Configuring sampling sink

The sample.sink.parameters configuration allows you to configure the sink used to retrieve sample results of a SQL query.

The parameter introduces key/value pairs which the system can use to configure the sink.

The current implementation uses a Kafka sink as the physical medium for storing the sample results, which means that you can use the configuration parameters of Kafka producers to configure the sink. You can configure any Kafka producer parameter based on your requirements.

For more information about Kafka producer configurations, see the Apache Kafka documentation.

As an example, the following parameters are configured for the sampling sink:

  • max.request.size
  • request.timeout.ms

The sample sink configuration in the example can be used when there is a need to increase the amount of data allowed to be sent with the producer to the Kafka sink. For example, the default configuration of the amount of data is set to 1M (1048576), which needs to be increased as more result records are expected. In this case, you need to set the sample sink configuration to a bigger amount in Cloudera Manager, for example 2M (2097152), as shown in the following image:

Configuring sampling parameter in Cloudera Manager

  1. Go to your cluster in Cloudera Manager.
  2. Select SQL Stream Builder from the list of services.
  3. Select Configuration.
  4. Search for sink using the search bar.

    The sample.sink.parameters configuration is listed.

  5. Click the plus icon to add the Producer configuration.
  6. Add parameters to the sampling configuration.

    For example, max.request.size and request.timeout.ms parameter.
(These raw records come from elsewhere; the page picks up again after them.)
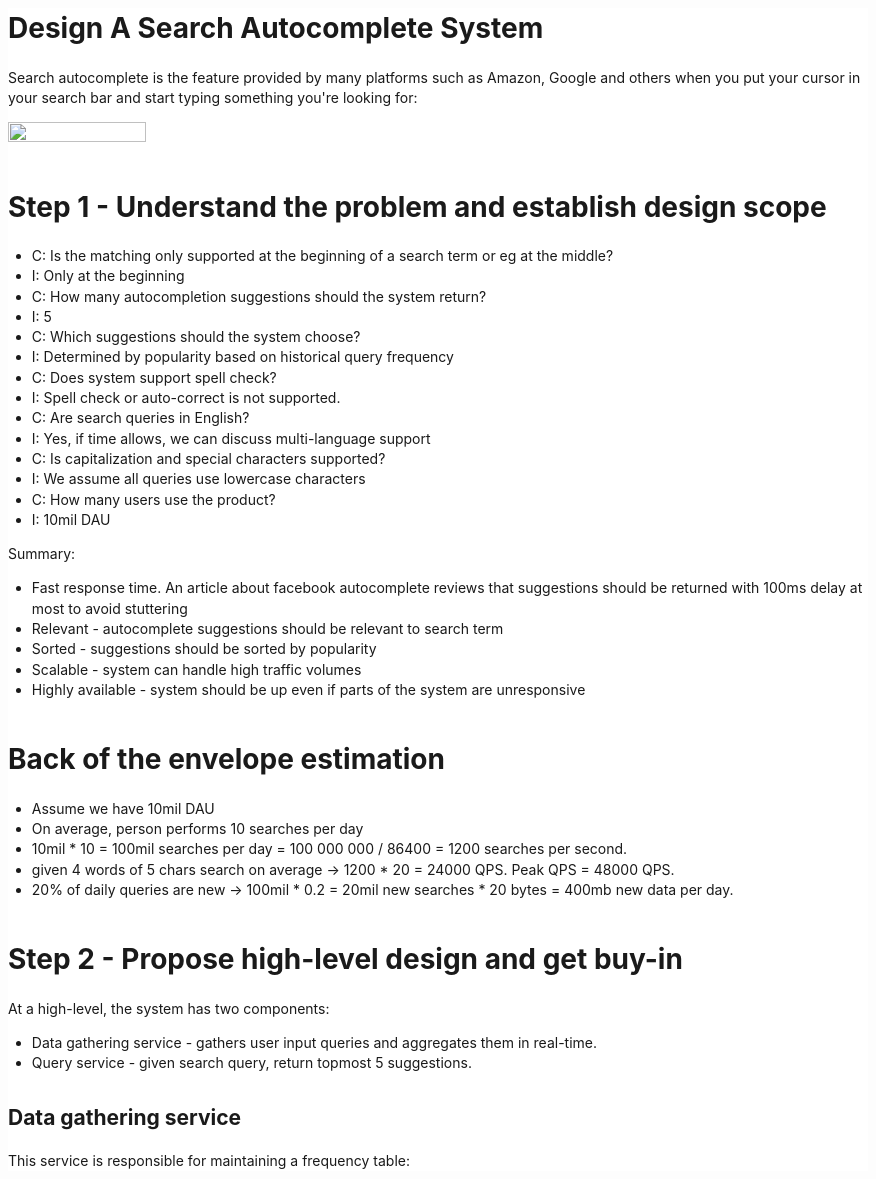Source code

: # Design A Search Autocomplete System
Search autocomplete is the feature provided by many platforms such as Amazon, Google and others when you put your cursor in your search bar and start typing something you're looking for:

<img src=images/google-search.png width=40% height=40%>

# Step 1 - Understand the problem and establish design scope
 * C: Is the matching only supported at the beginning of a search term or eg at the middle?
 * I: Only at the beginning
 * C: How many autocompletion suggestions should the system return?
 * I: 5
 * C: Which suggestions should the system choose?
 * I: Determined by popularity based on historical query frequency
 * C: Does system support spell check?
 * I: Spell check or auto-correct is not supported.
 * C: Are search queries in English?
 * I: Yes, if time allows, we can discuss multi-language support
 * C: Is capitalization and special characters supported?
 * I: We assume all queries use lowercase characters
 * C: How many users use the product?
 * I: 10mil DAU

Summary:
 * Fast response time. An article about facebook autocomplete reviews that suggestions should be returned with 100ms delay at most to avoid stuttering
 * Relevant - autocomplete suggestions should be relevant to search term
 * Sorted - suggestions should be sorted by popularity
 * Scalable - system can handle high traffic volumes
 * Highly available - system should be up even if parts of the system are unresponsive

# Back of the envelope estimation
 * Assume we have 10mil DAU
 * On average, person performs 10 searches per day
 * 10mil * 10 = 100mil searches per day = 100 000 000 / 86400 = 1200 searches per second.
 * given 4 words of 5 chars search on average -> 1200 * 20 = 24000 QPS. Peak QPS = 48000 QPS.
 * 20% of daily queries are new -> 100mil * 0.2 = 20mil new searches * 20 bytes = 400mb new data per day.

# Step 2 - Propose high-level design and get buy-in
At a high-level, the system has two components:
 * Data gathering service - gathers user input queries and aggregates them in real-time.
 * Query service - given search query, return topmost 5 suggestions.

## Data gathering service
This service is responsible for maintaining a frequency table:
  7. Set the value based on your requirements.
  8. Click Save.

Sample sink configuration per job

When you configure the sample.sink.parameters in Cloudera Manager for SQL Stream Builder (SSB), the configuration is implemented on every sampling job no matter which user submits the SQL query. However, you can choose to configure the session to contain the specific sample.sink.parameter that only applies to the jobs submitted within the session.
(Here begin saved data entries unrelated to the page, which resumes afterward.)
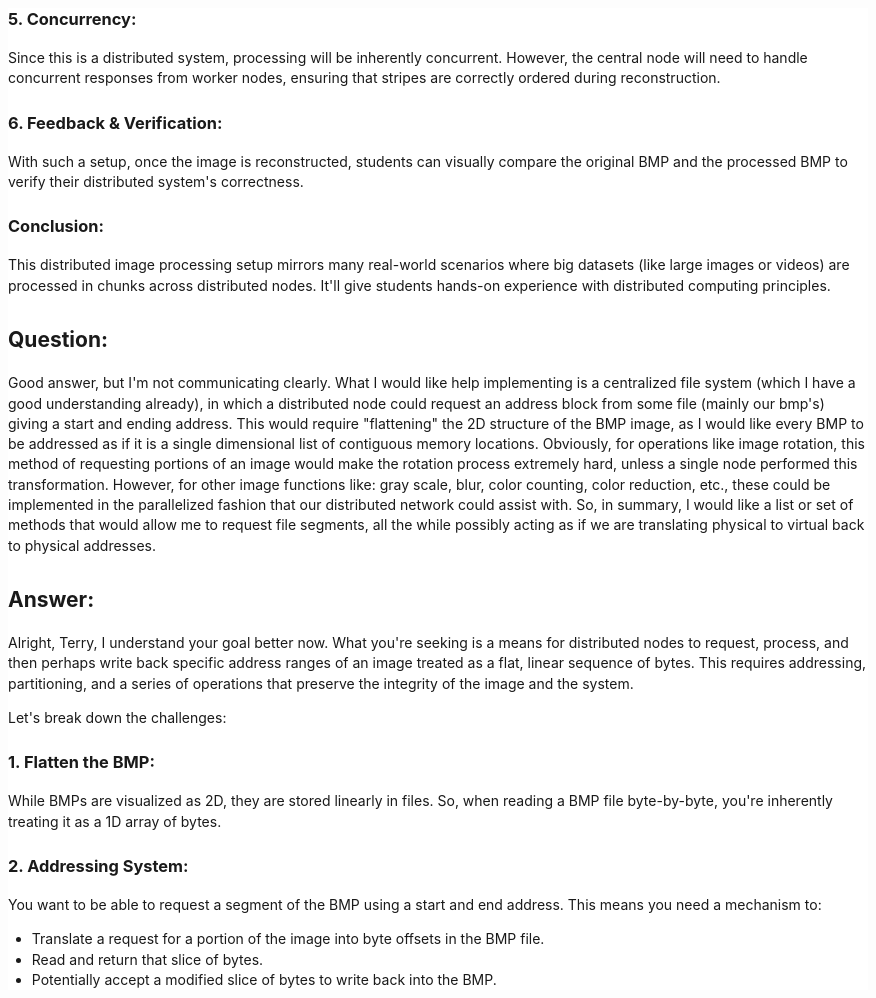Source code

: ### 5. **Concurrency**:

Since this is a distributed system, processing will be inherently concurrent. However, the central node will need to handle concurrent responses from worker nodes, ensuring that stripes are correctly ordered during reconstruction.

### 6. **Feedback & Verification**:

With such a setup, once the image is reconstructed, students can visually compare the original BMP and the processed BMP to verify their distributed system's correctness.

### **Conclusion**:

This distributed image processing setup mirrors many real-world scenarios where big datasets (like large images or videos) are processed in chunks across distributed nodes. It'll give students hands-on experience with distributed computing principles.

## Question: 

Good answer, but I'm not communicating clearly. What I would like help implementing is a centralized file system (which I have a good understanding already), in which a distributed node could request an address block from some file (mainly our bmp's) giving a start and ending address. This would require "flattening" the 2D structure of the BMP image, as I would like every BMP to be addressed as if it is a single dimensional list of contiguous memory locations. Obviously, for operations like image rotation, this method of requesting portions of an image would make the rotation process extremely hard, unless a single node performed this transformation. However, for other image functions like: gray scale, blur, color counting, color reduction, etc., these could be implemented in the parallelized fashion that our distributed network could assist with. So, in summary, I would like a list or set of methods that would allow me to request file segments, all the while possibly acting as if we are translating physical to virtual back to physical addresses. 

## Answer: 

Alright, Terry, I understand your goal better now. What you're seeking is a means for distributed nodes to request, process, and then perhaps write back specific address ranges of an image treated as a flat, linear sequence of bytes. This requires addressing, partitioning, and a series of operations that preserve the integrity of the image and the system. 

Let's break down the challenges:

### 1. **Flatten the BMP**:
While BMPs are visualized as 2D, they are stored linearly in files. So, when reading a BMP file byte-by-byte, you're inherently treating it as a 1D array of bytes.

### 2. **Addressing System**:
You want to be able to request a segment of the BMP using a start and end address. This means you need a mechanism to:

- Translate a request for a portion of the image into byte offsets in the BMP file.
- Read and return that slice of bytes.
- Potentially accept a modified slice of bytes to write back into the BMP.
To configure the sample.sink.parameters for a session, you need to use the SET commands in the SQL window on the Streaming SQL Console. You need to use the “sample.sink” prefix before the parameters to indicate that the setting is applicable only for the sample sink. For example to increase the size of records to the Producer of the Kafka sample sink, you need to add the Kafka parameter name after the “sample.sink” prefix and add a needed value:
SET sample.sink.max.request.size=2097152
This means that the command sets the max.request.size parameter to 2097152 for the current session only.